In spite of the poor performance from Harden against Utah, the Jazz might want to go back and revise how they defended him. If they continue to allow 1.31 expected points per shot from Harden, he’s going to score more than 0.80 points per shot.
Final thoughts
Good process can occasionally yield poor results. Poor process can occasionally yield good results. When teams focus too much on the results, they can be misled. For example, if the shots aren’t falling for three straight nights, a coach might think he needs to mix things up. These changes may not be necessary, and the expected points model would go a long way in determining if the lack of offensive efficiency is due to something systematic, or just a run of “bad luck.”
Additional notes
-We’re not sure what an “expected turnover” looks like, but actual turnovers could be added to both the expected and actual shot production to get an expected and actual offensive rating for the team or player.
-Here, we used an entire season as the base line to judge games in that season. Teams would likely want to see expected production following each game as the season progresses. To do this, teams could use a rolling 60 to 82 prior games (dating back to the previous season) as the baseline. Rookies would likely need an artificial prior until a decent sample could be gathered from their NBA minutes.
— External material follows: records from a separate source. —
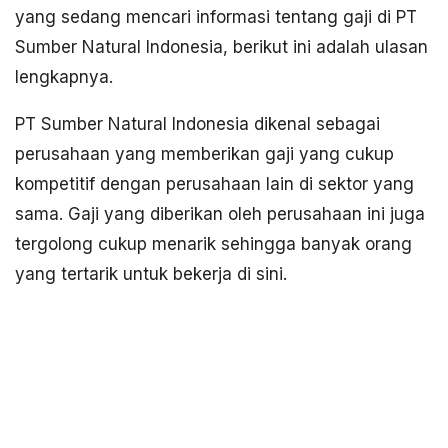
yang sedang mencari informasi tentang gaji di PT
Sumber Natural Indonesia, berikut ini adalah ulasan
lengkapnya.
PT Sumber Natural Indonesia dikenal sebagai
perusahaan yang memberikan gaji yang cukup
kompetitif dengan perusahaan lain di sektor yang
sama. Gaji yang diberikan oleh perusahaan ini juga
tergolong cukup menarik sehingga banyak orang
yang tertarik untuk bekerja di sini.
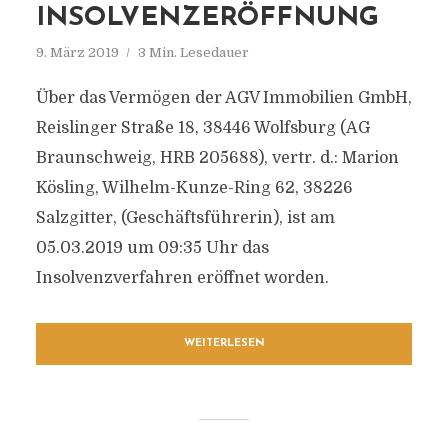
INSOLVENZERÖFFNUNG
9. März 2019
3 Min. Lesedauer
Über das Vermögen der AGV Immobilien GmbH,
Reislinger Straße 18, 38446 Wolfsburg (AG
Braunschweig, HRB 205688), vertr. d.: Marion
Kösling, Wilhelm-Kunze-Ring 62, 38226
Salzgitter, (Geschäftsführerin), ist am
05.03.2019 um 09:35 Uhr das
Insolvenzverfahren eröffnet worden.
WEITERLESEN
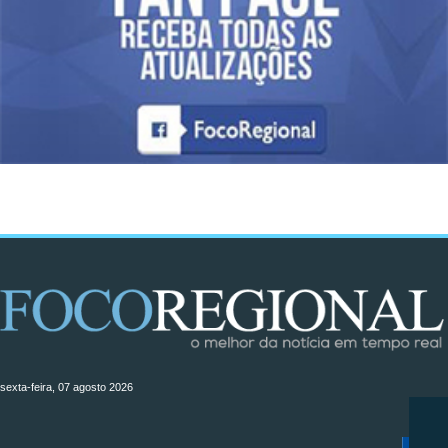
sexta-feira, 07 agosto 2026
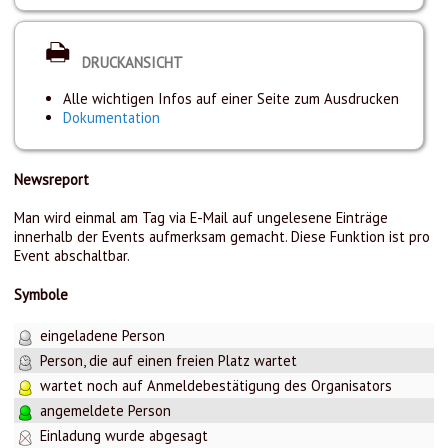
DRUCKANSICHT
Alle wichtigen Infos auf einer Seite zum Ausdrucken
Dokumentation
Newsreport
Man wird einmal am Tag via E-Mail auf ungelesene Einträge
innerhalb der Events aufmerksam gemacht. Diese Funktion ist pro
Event abschaltbar.
Symbole
eingeladene Person
Person, die auf einen freien Platz wartet
wartet noch auf Anmeldebestätigung des Organisators
angemeldete Person
Einladung wurde abgesagt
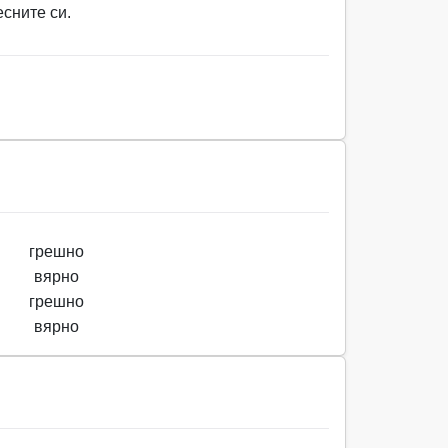
сните си.
грешно
вярно
грешно
вярно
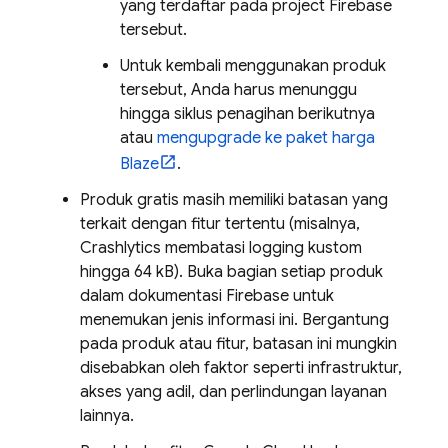
yang terdaftar pada project Firebase
tersebut.
Untuk kembali menggunakan produk
tersebut, Anda harus menunggu
hingga siklus penagihan berikutnya
atau
mengupgrade ke paket harga
Blaze
.
Produk gratis masih memiliki batasan yang
terkait dengan fitur tertentu (misalnya,
Crashlytics
membatasi logging kustom
hingga 64 kB). Buka bagian setiap produk
dalam dokumentasi Firebase untuk
menemukan jenis informasi ini. Bergantung
pada produk atau fitur, batasan ini mungkin
disebabkan oleh faktor seperti infrastruktur,
akses yang adil, dan perlindungan layanan
lainnya.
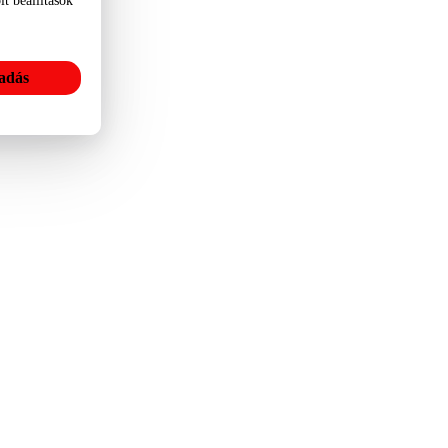
t beállítások
adás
-More detailed information about player locations could help this model. For example, a defender contesting a shot at the rim from behind the offensive player is much different than a player contesting from in front of the defender. The shot logs did not contain this level of detail.
-There were some glitches in the data, but we did not find anything that would dramatically influence the numbers presented in this article.